The Takoradi Market Circle is a market in Takoradi, the third largest city of Ghana. Takoradi Market Circle is the commercial and economic hub of Ghana's Western Region. The market got its name due to the large circle in which it is situated; the stores of the market were built to form the shape. A renovation project started in September 2020 by Nana Akufo Addo and his government, of which sod was being cut by the Vice-president Dr. Mahamadu Bawumia.

==History==
The market was planned and built by city engineers to form the nucleus of trading for the new Takoradi city. The city became bustling after the building of the Takoradi Harbour, which served as a major export centre because of high export activity, many people migrated to the city for employment and this increase warranted the setting up the market. It was to be built at a site that was to be easily accessible.

==Accessibility==
The market's site makes it probably the most accessible point in the whole of the Takoradi metropolis. Major road lead to it. The John Mensah Sarbah road links the market from the South West and from the North East. The Liberation road linking it from the South East through the market to the North West.

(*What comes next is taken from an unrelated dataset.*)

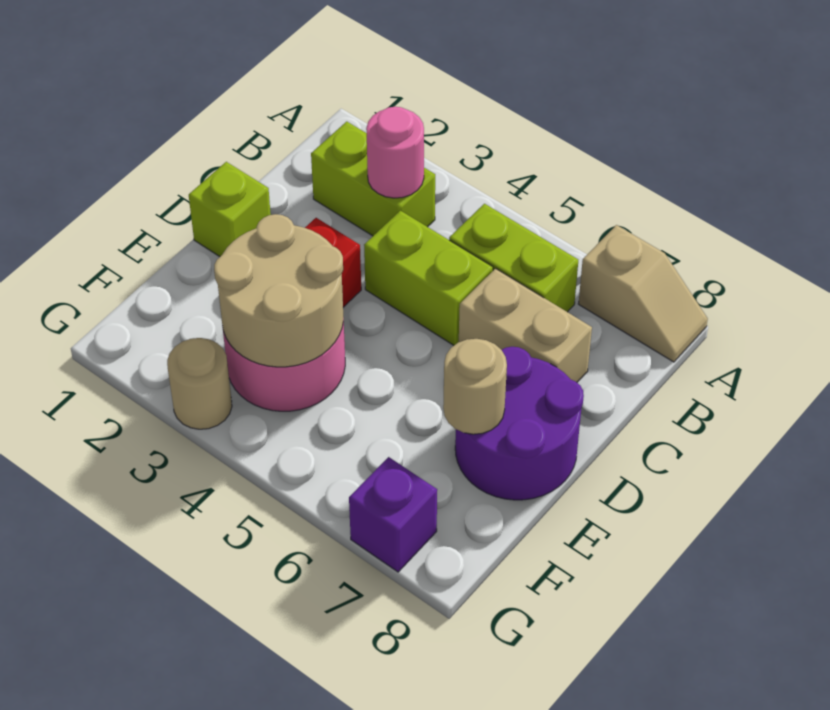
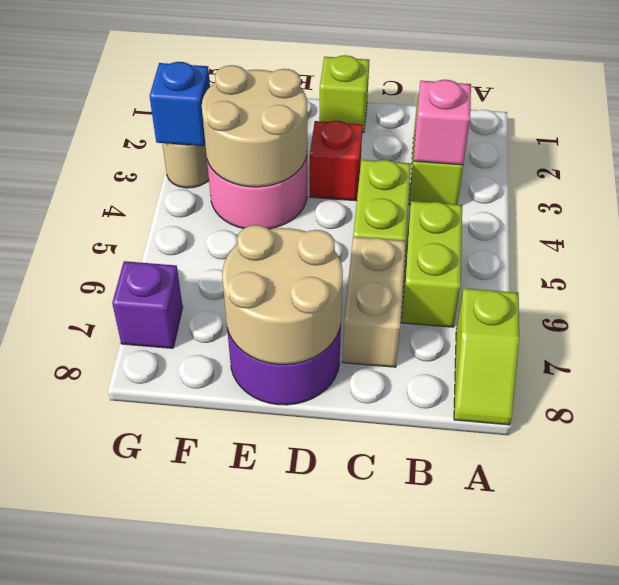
tan slope A7:A8 level 1 top 7 -> lime slope A7:A8 level 1 top 7
pink round brick B3 level 2 -> pink brick B3 level 2
tan round brick E7 level 2 -> tan round brick D7:E8 level 2
none -> blue brick G3 level 2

Other roads that access the market are the Ashanti Road and the Ahanata road.

==Major activities==

All kinds of economic activities go on in and around the market. They include:
- Banking
- Trading of goods
- Sale of food produce
Most of the major banks in the country have branches around the market area. They include:
- Ecobank
- UniBank
- Zenith Bank
- Ghana Commercial Bank
- AmalBank
- CAL Bank
- Fidelity Bank
- Stanbic Bank
- Access Bank
- Societe General Bank
- Guaranty Trust Bank
- Opportunity Bank

==Hawkers==
Many people who do not have stalls in the market rather prefer to sell their goods through hawking. These hawkers take over all the pedestrian walkways, parking spaces and built wooden sheds and warehouses, making the market circle untidy, dirty and congested. This is generally prohibited as it makes the regulation of market activities difficult as well as increase vehicular and human traffic. At occasions when the City guards, who serve as market law enforcement officials relax in the duty due to several reasons, these hawkers take to the streets and spaces around to market.
Evicting these people once they have started their illegal activities becomes expensive and time-consuming. Eviction exercises make pedestrian movement easier, faster and convenient.

==Market expansion==
The market became congested in the late 1980s. The problem became worse in the early 1990s when the city authorities could no longer allocate space for individuals who had requested for stores, stalls etc. As such a new market was planned and built at Apremodo. Apremodo is a suburb of Takoradi and about 10 kilometres from the Market Circle.

==Sanitation==
A major problem of the market is that of filth. Due to the size of the market as well as the number of people who use it daily, there is always need to keep the market clean. In February 2011, the Sekondi-Takoradi Metropolitant Assembly (STMA), the government agency that has among its responsibilities market sanitation, engaged Zoomlion, a waste management company to keep the market clean.

==Fires at the Market==
Like many big markets in Ghana, fires cause the most destruction to markets. The market has had a lot of fire outbreaks with most destroying properties running in several hundreds of thousands of Cedis. The most recent one was on 16 March 2007 when properties worth millions of cedis were lost when fire swept through portions of the market. It burnt quantities of goods to ashes. The fire started around 1830 hours, was finally brought under control around 2300 hours. No casualties were recorded. After starting at one point, the fire quickly spread to other parts of the market destroying cooking oil, palm oil, cooking utensils, rubber products, foodstuffs and cloths, fowls, animals, shoes, bags and cereals, among others.
In situations like this it take the intervention of fire personnel situated close to the market to bring the fires down.